Can you repeat, word for word, the stretch of the sbt file-tracking page from "It is natural" through "the same task."?

#### Text provided
+--
Many sbt tasks depend on a collection of files. For example, the
package
task generates a jar file containing the resources and class files,
which are generated by the compile
task, for a project. Staring with version
1.3.0, sbt provides a file management system that tracks the inputs and outputs
of any task. The task can query which of its file dependencies have changed
since the task last completed allowing it to incrementally re-build only the
modified files. This system integrates with Triggered
execution so that the file dependencies of a task are
automatically monitored in a continuous build.
To best illustrate the file tracking system, we construct a build.sbt that
illustrates all of the essential features. The example will be a project that is
able to build a shared library in c using gcc. This will be done with two tasks:
buildObjects
, which compiles c source files to object files, and
linkLibrary
, which links the object files into a shared library. These can be
defined with:
import java.nio.file.Path
val buildObjects = taskKey[Seq[Path]]("Compiles c files into object files.")
val linkLibrary = taskKey[Path]("Links objects into a shared library.")
The buildObjects
task will depend on *.c
source file inputs. The linkLibrary
task depends on the output *.o
object files generated by buildObjects
. This
creates a build pipeline: if none of the input sources to buildObjects
are
modified between calls to linkLibrary
then neither compilation nor linking
should occur. Conversely, when input source changes are detected, sbt should
both generate new object files corresponding to the modified source files and
link the shared library.
It is natural for a task to specify the inputs on which it depends. These are
set with the fileInputs
key, which has type: Seq[Glob]
(see Globs).
The fileInputs
are specified as Seq[Glob]
so that more than one search query
may be provided, which may be necessary if sources are located in multiple
directories or different file types are needed within the same task.
+--
[Collection entries]
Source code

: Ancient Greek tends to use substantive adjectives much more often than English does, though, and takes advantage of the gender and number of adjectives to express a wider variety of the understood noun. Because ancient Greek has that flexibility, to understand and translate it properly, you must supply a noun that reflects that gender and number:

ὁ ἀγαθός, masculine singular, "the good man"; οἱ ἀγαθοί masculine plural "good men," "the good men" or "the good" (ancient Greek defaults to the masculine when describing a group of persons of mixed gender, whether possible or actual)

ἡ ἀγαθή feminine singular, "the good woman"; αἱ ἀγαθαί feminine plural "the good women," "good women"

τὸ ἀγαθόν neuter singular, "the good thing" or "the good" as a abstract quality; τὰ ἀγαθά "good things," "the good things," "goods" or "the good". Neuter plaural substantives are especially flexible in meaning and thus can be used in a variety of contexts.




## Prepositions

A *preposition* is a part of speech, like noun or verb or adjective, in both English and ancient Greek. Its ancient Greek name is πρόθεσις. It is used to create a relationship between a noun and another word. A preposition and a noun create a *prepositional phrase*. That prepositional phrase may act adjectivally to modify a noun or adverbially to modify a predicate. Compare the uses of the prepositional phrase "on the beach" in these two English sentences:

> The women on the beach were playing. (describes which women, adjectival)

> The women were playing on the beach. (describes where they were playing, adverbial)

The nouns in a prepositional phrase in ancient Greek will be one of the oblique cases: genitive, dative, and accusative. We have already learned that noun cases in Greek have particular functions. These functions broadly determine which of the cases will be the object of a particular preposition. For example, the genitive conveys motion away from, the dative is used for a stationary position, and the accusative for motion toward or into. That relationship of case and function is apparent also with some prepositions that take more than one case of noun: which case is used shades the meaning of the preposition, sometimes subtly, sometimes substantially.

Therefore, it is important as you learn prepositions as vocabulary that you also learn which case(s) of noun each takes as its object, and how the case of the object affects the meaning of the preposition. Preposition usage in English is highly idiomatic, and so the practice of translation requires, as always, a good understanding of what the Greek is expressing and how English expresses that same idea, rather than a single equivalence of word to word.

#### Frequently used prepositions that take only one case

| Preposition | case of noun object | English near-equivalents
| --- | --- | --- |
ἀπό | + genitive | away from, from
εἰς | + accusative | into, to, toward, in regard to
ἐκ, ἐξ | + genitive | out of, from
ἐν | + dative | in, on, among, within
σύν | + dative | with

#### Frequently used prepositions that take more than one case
+--
#### Written response
It is natural for a task to specify the inputs on which it depends. These are
set with the fileInputs
key, which has type: Seq[Glob]
(see Globs).
The fileInputs
are specified as Seq[Glob]
so that more than one search query
may be provided, which may be necessary if sources are located in multiple
directories or different file types are needed within the same task.